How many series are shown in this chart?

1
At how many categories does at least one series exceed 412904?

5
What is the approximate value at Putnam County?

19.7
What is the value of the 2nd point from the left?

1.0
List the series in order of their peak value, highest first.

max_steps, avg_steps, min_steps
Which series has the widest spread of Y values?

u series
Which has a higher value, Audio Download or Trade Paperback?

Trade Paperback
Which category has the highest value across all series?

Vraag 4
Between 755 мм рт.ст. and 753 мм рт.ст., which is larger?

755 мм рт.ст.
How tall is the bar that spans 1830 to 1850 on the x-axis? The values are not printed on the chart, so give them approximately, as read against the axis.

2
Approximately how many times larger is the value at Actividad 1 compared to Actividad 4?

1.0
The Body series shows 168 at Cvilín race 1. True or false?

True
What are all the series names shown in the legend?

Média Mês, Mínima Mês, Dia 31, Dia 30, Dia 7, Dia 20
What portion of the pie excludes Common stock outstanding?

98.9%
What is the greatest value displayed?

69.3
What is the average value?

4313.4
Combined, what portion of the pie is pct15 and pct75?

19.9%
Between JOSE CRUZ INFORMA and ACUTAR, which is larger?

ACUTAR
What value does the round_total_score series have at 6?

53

**WRITTEN TASK:** Rewrite every row above with "chart" changed to "graph" and nothing else altered.

**FINAL ANSWER:**
How many series are shown in this graph?

1
At how many categories does at least one series exceed 412904?

5
What is the approximate value at Putnam County?

19.7
What is the value of the 2nd point from the left?

1.0
List the series in order of their peak value, highest first.

max_steps, avg_steps, min_steps
Which series has the widest spread of Y values?

u series
Which has a higher value, Audio Download or Trade Paperback?

Trade Paperback
Which category has the highest value across all series?

Vraag 4
Between 755 мм рт.ст. and 753 мм рт.ст., which is larger?

755 мм рт.ст.
How tall is the bar that spans 1830 to 1850 on the x-axis? The values are not printed on the graph, so give them approximately, as read against the axis.

2
Approximately how many times larger is the value at Actividad 1 compared to Actividad 4?

1.0
The Body series shows 168 at Cvilín race 1. True or false?

True
What are all the series names shown in the legend?

Média Mês, Mínima Mês, Dia 31, Dia 30, Dia 7, Dia 20
What portion of the pie excludes Common stock outstanding?

98.9%
What is the greatest value displayed?

69.3
What is the average value?

4313.4
Combined, what portion of the pie is pct15 and pct75?

19.9%
Between JOSE CRUZ INFORMA and ACUTAR, which is larger?

ACUTAR
What value does the round_total_score series have at 6?

53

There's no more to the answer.